Basta sfogliare un libro di storia per notare come le figure femminili scarseggino e siano relegate a ruoli subalterni, all’ombra degli uomini.
Fino alla metà degli anni ’60 del 1900 la politica non era considerata nemmeno un argomento che le donne potessero trattare o semplicemente comprendere. Con il Sessantotto le donne iniziarono a ritagliarsi uno spazio nella società e per fare ciò una tappa fondamentale era proprio riappropriarsi del discorso politico, dando una voce ai propri diritti .
Molte in Italia le donne che hanno combattuto in prima linea e occupato in maniera pionieristica cariche politiche di rilevanza.
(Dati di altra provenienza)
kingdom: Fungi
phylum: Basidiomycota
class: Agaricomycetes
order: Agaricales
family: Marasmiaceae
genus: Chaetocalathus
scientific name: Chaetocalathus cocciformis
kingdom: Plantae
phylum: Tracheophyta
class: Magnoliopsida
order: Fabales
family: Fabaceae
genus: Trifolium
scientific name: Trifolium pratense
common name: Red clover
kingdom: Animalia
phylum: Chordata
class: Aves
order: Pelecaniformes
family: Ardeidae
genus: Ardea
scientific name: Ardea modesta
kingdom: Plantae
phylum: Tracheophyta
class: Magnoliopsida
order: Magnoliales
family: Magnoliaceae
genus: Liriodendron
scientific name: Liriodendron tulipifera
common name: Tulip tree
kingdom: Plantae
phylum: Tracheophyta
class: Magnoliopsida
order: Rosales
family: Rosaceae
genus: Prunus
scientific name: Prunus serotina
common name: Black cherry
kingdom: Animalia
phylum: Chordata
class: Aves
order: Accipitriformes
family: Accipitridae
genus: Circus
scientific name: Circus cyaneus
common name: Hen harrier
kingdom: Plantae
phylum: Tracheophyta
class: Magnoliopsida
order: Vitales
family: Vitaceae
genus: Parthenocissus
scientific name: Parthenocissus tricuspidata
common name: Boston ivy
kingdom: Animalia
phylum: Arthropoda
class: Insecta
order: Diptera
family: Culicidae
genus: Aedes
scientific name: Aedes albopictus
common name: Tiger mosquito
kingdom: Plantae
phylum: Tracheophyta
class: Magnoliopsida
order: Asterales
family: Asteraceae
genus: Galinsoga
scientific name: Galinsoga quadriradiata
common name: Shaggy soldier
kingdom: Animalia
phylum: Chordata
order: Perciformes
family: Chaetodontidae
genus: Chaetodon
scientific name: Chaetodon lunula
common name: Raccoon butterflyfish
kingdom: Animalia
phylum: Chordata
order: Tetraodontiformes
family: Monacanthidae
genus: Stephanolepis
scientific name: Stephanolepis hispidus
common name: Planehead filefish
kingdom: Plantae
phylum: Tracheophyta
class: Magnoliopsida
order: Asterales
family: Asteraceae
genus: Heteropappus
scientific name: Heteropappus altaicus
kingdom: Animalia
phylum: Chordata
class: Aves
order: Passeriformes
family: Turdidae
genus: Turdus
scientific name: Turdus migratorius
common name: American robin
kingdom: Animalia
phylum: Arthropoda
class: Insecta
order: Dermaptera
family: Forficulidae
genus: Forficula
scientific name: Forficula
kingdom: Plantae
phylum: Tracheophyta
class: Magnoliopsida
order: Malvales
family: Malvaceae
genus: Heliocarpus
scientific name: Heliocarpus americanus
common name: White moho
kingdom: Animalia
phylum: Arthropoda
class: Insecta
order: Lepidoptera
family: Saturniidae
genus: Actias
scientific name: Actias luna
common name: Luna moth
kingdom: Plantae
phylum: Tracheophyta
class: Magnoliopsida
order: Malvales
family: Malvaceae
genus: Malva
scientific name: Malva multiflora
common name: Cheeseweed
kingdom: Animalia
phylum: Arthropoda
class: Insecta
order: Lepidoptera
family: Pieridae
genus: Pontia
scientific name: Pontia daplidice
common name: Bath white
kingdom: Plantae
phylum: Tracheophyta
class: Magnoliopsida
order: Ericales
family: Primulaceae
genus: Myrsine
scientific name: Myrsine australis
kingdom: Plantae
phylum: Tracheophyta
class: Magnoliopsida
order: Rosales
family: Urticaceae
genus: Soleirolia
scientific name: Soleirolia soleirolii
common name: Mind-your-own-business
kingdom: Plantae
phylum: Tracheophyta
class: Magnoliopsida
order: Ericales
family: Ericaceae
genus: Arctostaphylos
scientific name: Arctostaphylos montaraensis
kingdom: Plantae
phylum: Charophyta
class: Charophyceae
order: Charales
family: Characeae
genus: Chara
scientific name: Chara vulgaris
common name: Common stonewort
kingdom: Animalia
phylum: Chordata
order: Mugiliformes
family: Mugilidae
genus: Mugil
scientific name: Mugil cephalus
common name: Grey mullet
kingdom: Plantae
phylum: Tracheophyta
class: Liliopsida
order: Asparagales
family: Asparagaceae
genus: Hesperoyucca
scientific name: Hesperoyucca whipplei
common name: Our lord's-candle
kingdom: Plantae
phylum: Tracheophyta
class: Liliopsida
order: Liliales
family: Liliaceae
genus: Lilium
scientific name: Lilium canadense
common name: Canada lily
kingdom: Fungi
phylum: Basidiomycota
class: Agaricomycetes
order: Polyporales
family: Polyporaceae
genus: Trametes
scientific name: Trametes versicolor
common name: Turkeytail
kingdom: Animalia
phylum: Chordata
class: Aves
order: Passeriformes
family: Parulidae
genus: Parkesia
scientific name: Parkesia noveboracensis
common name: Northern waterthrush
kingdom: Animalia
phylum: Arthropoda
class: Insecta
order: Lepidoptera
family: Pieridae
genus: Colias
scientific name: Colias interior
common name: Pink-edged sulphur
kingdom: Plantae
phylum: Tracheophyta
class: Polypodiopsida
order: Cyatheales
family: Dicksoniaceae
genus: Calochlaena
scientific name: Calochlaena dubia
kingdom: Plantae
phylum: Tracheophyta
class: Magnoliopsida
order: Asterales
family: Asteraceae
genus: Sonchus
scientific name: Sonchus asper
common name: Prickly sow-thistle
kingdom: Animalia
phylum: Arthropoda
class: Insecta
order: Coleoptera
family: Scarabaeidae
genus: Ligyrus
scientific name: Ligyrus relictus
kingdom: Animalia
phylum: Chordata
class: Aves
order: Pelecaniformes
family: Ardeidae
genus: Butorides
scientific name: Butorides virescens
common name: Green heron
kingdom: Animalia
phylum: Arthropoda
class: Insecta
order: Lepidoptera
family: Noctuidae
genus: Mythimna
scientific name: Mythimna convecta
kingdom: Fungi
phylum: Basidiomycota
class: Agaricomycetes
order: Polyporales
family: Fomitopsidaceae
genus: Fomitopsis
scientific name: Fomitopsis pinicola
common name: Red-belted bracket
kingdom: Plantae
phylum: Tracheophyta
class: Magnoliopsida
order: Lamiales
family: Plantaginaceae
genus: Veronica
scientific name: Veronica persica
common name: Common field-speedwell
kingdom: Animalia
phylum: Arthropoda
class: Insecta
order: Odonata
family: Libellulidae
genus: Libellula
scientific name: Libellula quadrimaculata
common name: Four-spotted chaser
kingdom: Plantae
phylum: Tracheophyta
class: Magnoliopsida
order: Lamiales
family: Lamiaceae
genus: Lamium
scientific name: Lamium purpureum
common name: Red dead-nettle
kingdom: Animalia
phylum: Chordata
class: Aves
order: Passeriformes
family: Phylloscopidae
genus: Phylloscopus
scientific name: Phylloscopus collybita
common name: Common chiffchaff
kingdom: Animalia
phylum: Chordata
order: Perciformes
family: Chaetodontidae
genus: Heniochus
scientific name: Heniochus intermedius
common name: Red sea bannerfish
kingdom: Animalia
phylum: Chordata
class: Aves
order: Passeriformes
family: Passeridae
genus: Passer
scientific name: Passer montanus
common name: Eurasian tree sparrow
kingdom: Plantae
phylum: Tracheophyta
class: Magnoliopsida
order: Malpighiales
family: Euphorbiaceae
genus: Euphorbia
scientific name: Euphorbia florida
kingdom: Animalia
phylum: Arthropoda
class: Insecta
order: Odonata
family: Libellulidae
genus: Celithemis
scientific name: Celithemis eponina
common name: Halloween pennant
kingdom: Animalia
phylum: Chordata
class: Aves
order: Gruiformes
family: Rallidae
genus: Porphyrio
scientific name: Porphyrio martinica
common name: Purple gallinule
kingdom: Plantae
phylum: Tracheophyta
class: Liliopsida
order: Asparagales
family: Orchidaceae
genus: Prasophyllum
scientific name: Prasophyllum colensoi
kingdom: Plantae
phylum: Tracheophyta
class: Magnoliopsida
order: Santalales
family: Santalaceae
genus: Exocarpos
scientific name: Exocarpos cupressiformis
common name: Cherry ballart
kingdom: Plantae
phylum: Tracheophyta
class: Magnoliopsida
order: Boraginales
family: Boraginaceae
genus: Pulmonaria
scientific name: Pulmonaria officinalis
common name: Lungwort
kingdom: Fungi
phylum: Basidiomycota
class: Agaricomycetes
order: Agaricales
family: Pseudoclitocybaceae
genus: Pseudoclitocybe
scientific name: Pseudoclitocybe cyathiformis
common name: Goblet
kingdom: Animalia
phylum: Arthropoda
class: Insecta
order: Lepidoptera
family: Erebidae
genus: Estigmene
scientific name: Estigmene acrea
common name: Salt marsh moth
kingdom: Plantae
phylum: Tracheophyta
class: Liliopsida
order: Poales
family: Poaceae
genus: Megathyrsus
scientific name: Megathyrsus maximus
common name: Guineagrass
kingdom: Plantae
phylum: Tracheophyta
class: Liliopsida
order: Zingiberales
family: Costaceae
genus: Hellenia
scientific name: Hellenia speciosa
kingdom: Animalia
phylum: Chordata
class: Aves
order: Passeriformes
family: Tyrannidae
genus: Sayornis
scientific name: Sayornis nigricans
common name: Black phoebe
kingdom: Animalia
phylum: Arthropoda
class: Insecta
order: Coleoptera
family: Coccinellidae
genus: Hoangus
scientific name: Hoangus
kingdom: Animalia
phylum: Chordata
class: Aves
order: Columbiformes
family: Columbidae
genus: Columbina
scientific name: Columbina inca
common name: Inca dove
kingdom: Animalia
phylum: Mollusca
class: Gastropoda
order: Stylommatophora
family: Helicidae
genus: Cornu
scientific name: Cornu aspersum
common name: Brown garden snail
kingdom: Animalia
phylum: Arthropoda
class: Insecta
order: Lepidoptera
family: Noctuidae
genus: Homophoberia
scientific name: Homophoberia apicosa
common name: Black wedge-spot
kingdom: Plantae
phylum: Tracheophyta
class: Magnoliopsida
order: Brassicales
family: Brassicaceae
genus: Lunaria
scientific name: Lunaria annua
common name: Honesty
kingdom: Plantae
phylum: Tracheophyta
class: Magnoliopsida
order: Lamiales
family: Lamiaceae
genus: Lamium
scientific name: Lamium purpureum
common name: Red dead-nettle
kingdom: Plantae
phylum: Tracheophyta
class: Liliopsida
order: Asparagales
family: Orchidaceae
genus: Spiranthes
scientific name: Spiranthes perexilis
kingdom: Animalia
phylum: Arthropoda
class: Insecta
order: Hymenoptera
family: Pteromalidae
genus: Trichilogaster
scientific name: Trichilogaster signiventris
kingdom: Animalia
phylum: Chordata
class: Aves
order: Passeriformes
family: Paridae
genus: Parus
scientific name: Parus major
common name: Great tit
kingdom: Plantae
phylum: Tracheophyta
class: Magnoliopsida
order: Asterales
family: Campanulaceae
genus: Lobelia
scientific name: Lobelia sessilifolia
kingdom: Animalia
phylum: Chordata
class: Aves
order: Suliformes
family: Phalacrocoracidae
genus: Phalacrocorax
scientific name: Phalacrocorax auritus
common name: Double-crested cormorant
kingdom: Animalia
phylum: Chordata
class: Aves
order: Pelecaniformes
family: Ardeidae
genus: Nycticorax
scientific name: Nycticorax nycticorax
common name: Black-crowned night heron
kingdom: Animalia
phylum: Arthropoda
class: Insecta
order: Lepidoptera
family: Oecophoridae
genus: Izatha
Tra queste ricordiamo Nilde Iotti, prima donna nella storia dell’Italia repubblicana a ricoprire una delle tre massime cariche dello Stato, la presidenza della Camera dei deputati, incarico che detenne per quasi 13 anni e per ben tre legislature; Rossana Rossanda giornalista, scrittrice e dirigente del PCI negli anni cinquanta e sessanta e cofondatrice del quotidiano Il Manifesto. Da menzionare è anche Emma Bonino, una delle figure più importanti del radicalismo liberale italiano dell’età repubblicana, nonché figura importantissima per il femminismo italiano. Ha ricoperto moltissime cariche istituzionali, sia a livello nazionale che europeo, oggi leader del partito Europa+, è da sempre stata parte fondamentale nella lotta per i diritti delle donne, tra cui il diritto all’aborto e l’abolizione delle mutilazioni genitali femminili.
Le donne e la politica in Italia
Esempi di estrema rilevanza quelli appena riportati, ma purtroppo ancora esigui, in particolare in Italia. Nel corso degli anni la condizione delle donne in politica è sicuramente migliorata, ma i passi da fare sono ancora molti. Le donne, infatti, occupano solo un terzo delle cariche politiche nazionali e meno di un quinto di quelle locali, il che dimostra quanto sia lontana l’agognata parità numerica ed evidenzia un limite nella rappresentanza degli interessi e diritti specifici alla condizione di donna.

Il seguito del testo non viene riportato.